**TASK GOAL**
Copy out each record below, exactly as given.

**DATASET RECORDS**
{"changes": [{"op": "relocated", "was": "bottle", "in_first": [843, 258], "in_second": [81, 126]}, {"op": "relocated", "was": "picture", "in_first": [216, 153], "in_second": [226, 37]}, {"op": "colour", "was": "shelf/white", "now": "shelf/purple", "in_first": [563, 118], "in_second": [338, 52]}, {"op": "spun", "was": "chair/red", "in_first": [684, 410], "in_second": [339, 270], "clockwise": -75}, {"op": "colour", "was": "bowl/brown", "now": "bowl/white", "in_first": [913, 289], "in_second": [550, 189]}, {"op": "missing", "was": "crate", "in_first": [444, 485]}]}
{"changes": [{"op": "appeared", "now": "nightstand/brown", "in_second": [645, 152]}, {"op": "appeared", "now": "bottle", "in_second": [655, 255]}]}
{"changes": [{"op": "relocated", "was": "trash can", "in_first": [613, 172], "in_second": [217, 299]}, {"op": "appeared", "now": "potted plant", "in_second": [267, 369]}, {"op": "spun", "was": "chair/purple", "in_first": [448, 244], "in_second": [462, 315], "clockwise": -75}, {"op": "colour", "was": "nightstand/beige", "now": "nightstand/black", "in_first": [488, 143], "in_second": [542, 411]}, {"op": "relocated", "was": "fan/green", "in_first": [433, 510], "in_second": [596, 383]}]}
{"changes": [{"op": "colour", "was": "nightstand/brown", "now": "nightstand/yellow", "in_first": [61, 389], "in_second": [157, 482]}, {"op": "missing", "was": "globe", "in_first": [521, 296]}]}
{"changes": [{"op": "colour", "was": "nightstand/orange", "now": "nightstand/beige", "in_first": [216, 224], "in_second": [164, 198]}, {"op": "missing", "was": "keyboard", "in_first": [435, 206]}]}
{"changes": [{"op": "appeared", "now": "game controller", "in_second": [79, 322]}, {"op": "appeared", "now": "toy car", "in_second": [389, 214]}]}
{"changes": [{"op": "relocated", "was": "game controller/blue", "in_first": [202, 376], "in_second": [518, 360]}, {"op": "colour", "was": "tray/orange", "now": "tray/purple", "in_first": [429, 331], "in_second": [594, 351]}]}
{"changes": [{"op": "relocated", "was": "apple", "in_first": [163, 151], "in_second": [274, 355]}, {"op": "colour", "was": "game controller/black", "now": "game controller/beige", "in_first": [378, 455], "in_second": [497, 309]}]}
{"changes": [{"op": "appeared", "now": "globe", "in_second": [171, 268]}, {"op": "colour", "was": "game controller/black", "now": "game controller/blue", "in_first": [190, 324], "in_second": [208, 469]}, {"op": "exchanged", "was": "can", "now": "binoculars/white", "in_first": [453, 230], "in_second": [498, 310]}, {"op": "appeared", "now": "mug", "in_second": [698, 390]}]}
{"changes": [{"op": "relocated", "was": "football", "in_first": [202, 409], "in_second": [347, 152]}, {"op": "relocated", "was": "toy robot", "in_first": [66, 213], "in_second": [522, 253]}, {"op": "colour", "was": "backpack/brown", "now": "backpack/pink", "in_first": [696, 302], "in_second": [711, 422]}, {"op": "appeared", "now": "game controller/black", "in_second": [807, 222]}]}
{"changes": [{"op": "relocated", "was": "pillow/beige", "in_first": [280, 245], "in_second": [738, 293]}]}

**RESPONSE TO THE TASK**
{"changes": [{"op": "relocated", "was": "bottle", "in_first": [843, 258], "in_second": [81, 126]}, {"op": "relocated", "was": "picture", "in_first": [216, 153], "in_second": [226, 37]}, {"op": "colour", "was": "shelf/white", "now": "shelf/purple", "in_first": [563, 118], "in_second": [338, 52]}, {"op": "spun", "was": "chair/red", "in_first": [684, 410], "in_second": [339, 270], "clockwise": -75}, {"op": "colour", "was": "bowl/brown", "now": "bowl/white", "in_first": [913, 289], "in_second": [550, 189]}, {"op": "missing", "was": "crate", "in_first": [444, 485]}]}
{"changes": [{"op": "appeared", "now": "nightstand/brown", "in_second": [645, 152]}, {"op": "appeared", "now": "bottle", "in_second": [655, 255]}]}
{"changes": [{"op": "relocated", "was": "trash can", "in_first": [613, 172], "in_second": [217, 299]}, {"op": "appeared", "now": "potted plant", "in_second": [267, 369]}, {"op": "spun", "was": "chair/purple", "in_first": [448, 244], "in_second": [462, 315], "clockwise": -75}, {"op": "colour", "was": "nightstand/beige", "now": "nightstand/black", "in_first": [488, 143], "in_second": [542, 411]}, {"op": "relocated", "was": "fan/green", "in_first": [433, 510], "in_second": [596, 383]}]}
{"changes": [{"op": "colour", "was": "nightstand/brown", "now": "nightstand/yellow", "in_first": [61, 389], "in_second": [157, 482]}, {"op": "missing", "was": "globe", "in_first": [521, 296]}]}
{"changes": [{"op": "colour", "was": "nightstand/orange", "now": "nightstand/beige", "in_first": [216, 224], "in_second": [164, 198]}, {"op": "missing", "was": "keyboard", "in_first": [435, 206]}]}
{"changes": [{"op": "appeared", "now": "game controller", "in_second": [79, 322]}, {"op": "appeared", "now": "toy car", "in_second": [389, 214]}]}
{"changes": [{"op": "relocated", "was": "game controller/blue", "in_first": [202, 376], "in_second": [518, 360]}, {"op": "colour", "was": "tray/orange", "now": "tray/purple", "in_first": [429, 331], "in_second": [594, 351]}]}
{"changes": [{"op": "relocated", "was": "apple", "in_first": [163, 151], "in_second": [274, 355]}, {"op": "colour", "was": "game controller/black", "now": "game controller/beige", "in_first": [378, 455], "in_second": [497, 309]}]}
{"changes": [{"op": "appeared", "now": "globe", "in_second": [171, 268]}, {"op": "colour", "was": "game controller/black", "now": "game controller/blue", "in_first": [190, 324], "in_second": [208, 469]}, {"op": "exchanged", "was": "can", "now": "binoculars/white", "in_first": [453, 230], "in_second": [498, 310]}, {"op": "appeared", "now": "mug", "in_second": [698, 390]}]}
{"changes": [{"op": "relocated", "was": "football", "in_first": [202, 409], "in_second": [347, 152]}, {"op": "relocated", "was": "toy robot", "in_first": [66, 213], "in_second": [522, 253]}, {"op": "colour", "was": "backpack/brown", "now": "backpack/pink", "in_first": [696, 302], "in_second": [711, 422]}, {"op": "appeared", "now": "game controller/black", "in_second": [807, 222]}]}
{"changes": [{"op": "relocated", "was": "pillow/beige", "in_first": [280, 245], "in_second": [738, 293]}]}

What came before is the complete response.